**EXERCISE REQUIREMENTS**
Although the entries contain pictures, write out only their text, exactly as it stands.

**SOURCE MATERIAL**
'''

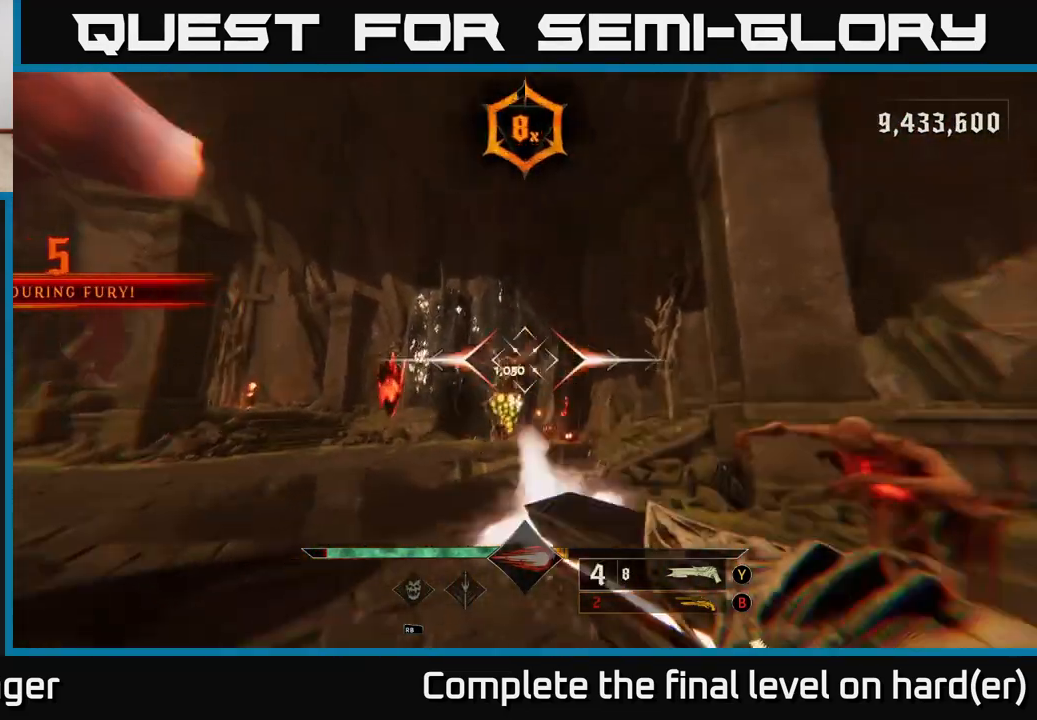
{"buttons": [], "left_stick": "down-left", "right_stick": "center", "events": [[67, "right_stick", "right"], [133, "L2", "up"], [150, "left_stick", "left"], [467, "left_stick", "down-left"], [500, "right_stick", "center"]]}
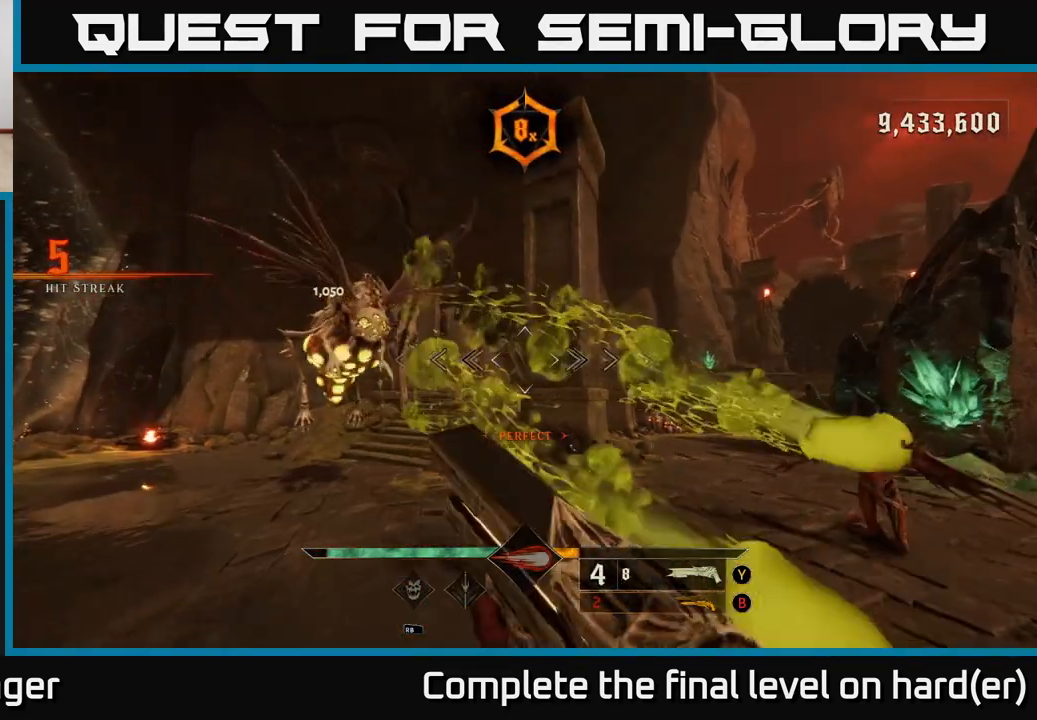
{"buttons": [], "left_stick": "down-left", "right_stick": "center", "events": [[167, "right_stick", "left"], [200, "L2", "down"], [300, "right_stick", "center"], [350, "A", "down"], [350, "L2", "up"], [450, "A", "up"]]}
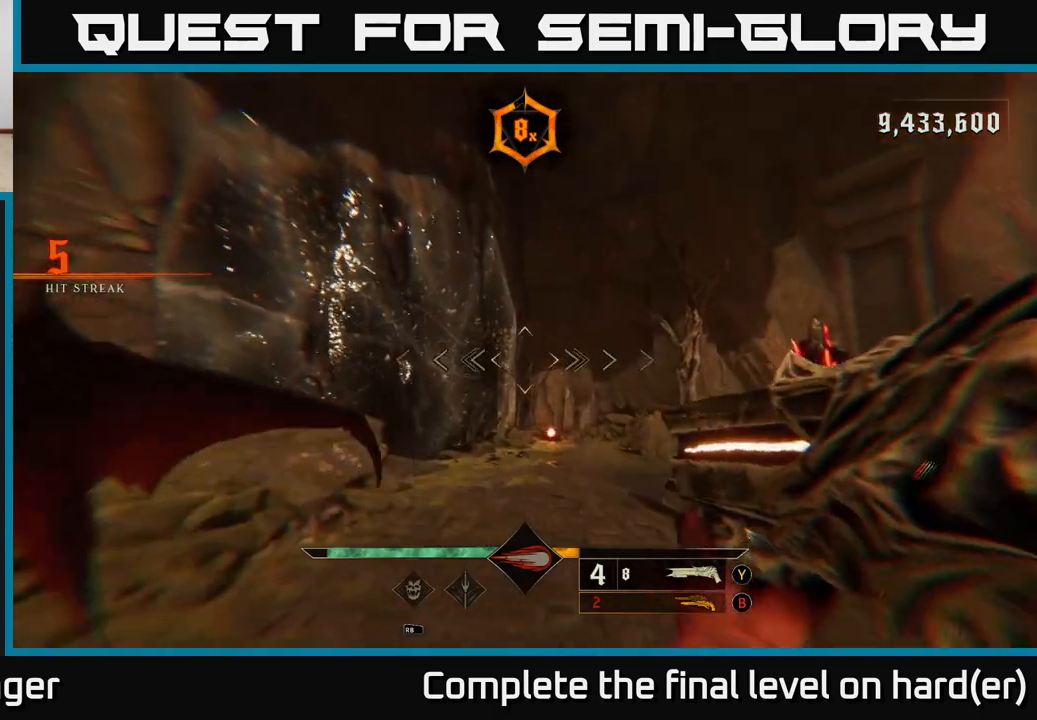
{"buttons": [], "left_stick": "down-left", "right_stick": "center", "events": [[50, "left_stick", "down"], [167, "right_stick", "down-right"], [350, "right_stick", "right"], [367, "R2", "down"], [417, "left_stick", "down-left"], [467, "R2", "up"], [483, "right_stick", "center"]]}
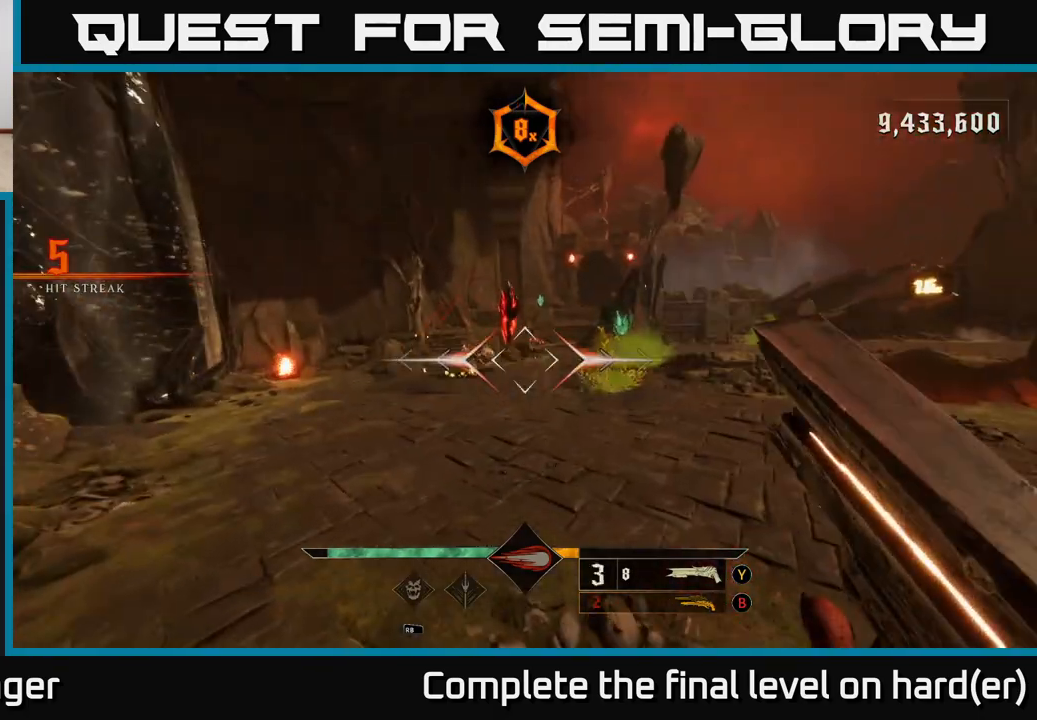
{"buttons": [], "left_stick": "left", "right_stick": "center", "events": [[200, "right_stick", "up"], [283, "left_stick", "left"], [333, "right_stick", "center"]]}
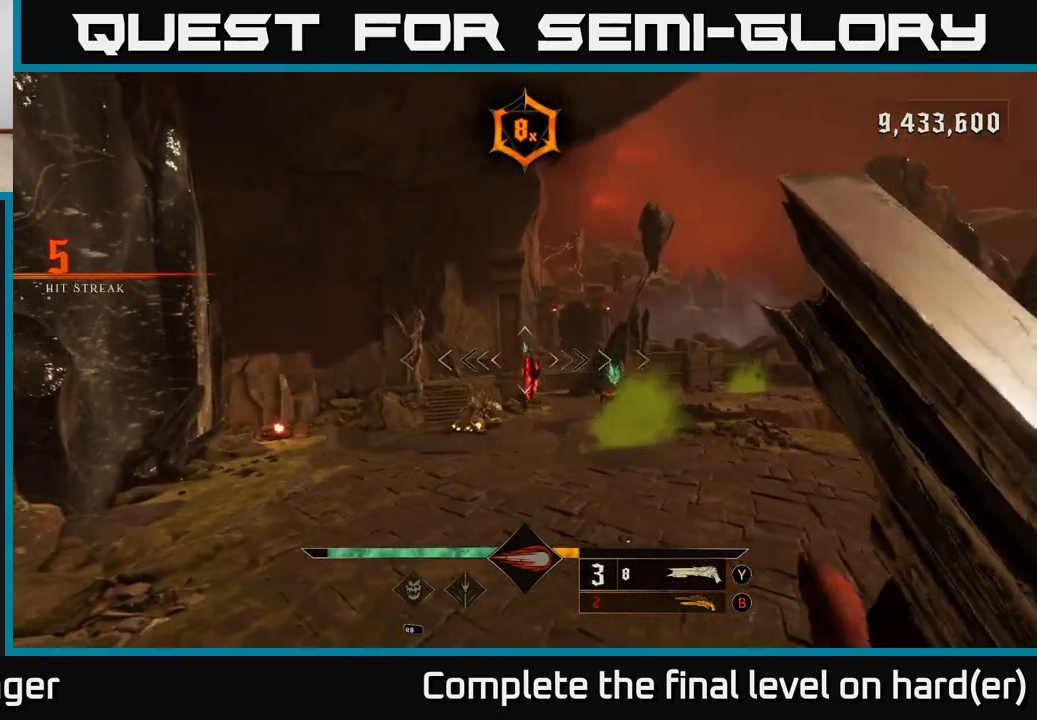
{"buttons": [], "left_stick": "down-left", "right_stick": "center", "events": [[50, "left_stick", "down-left"], [117, "right_stick", "right"], [233, "R2", "down"], [233, "right_stick", "center"], [317, "R2", "up"]]}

'''

**TASK OUTPUT**
{"buttons": [], "left_stick": "down-left", "right_stick": "center", "events": [[67, "right_stick", "right"], [133, "L2", "up"], [150, "left_stick", "left"], [467, "left_stick", "down-left"], [500, "right_stick", "center"]]}
{"buttons": [], "left_stick": "down-left", "right_stick": "center", "events": [[167, "right_stick", "left"], [200, "L2", "down"], [300, "right_stick", "center"], [350, "A", "down"], [350, "L2", "up"], [450, "A", "up"]]}
{"buttons": [], "left_stick": "down-left", "right_stick": "center", "events": [[50, "left_stick", "down"], [167, "right_stick", "down-right"], [350, "right_stick", "right"], [367, "R2", "down"], [417, "left_stick", "down-left"], [467, "R2", "up"], [483, "right_stick", "center"]]}
{"buttons": [], "left_stick": "left", "right_stick": "center", "events": [[200, "right_stick", "up"], [283, "left_stick", "left"], [333, "right_stick", "center"]]}
{"buttons": [], "left_stick": "down-left", "right_stick": "center", "events": [[50, "left_stick", "down-left"], [117, "right_stick", "right"], [233, "R2", "down"], [233, "right_stick", "center"], [317, "R2", "up"]]}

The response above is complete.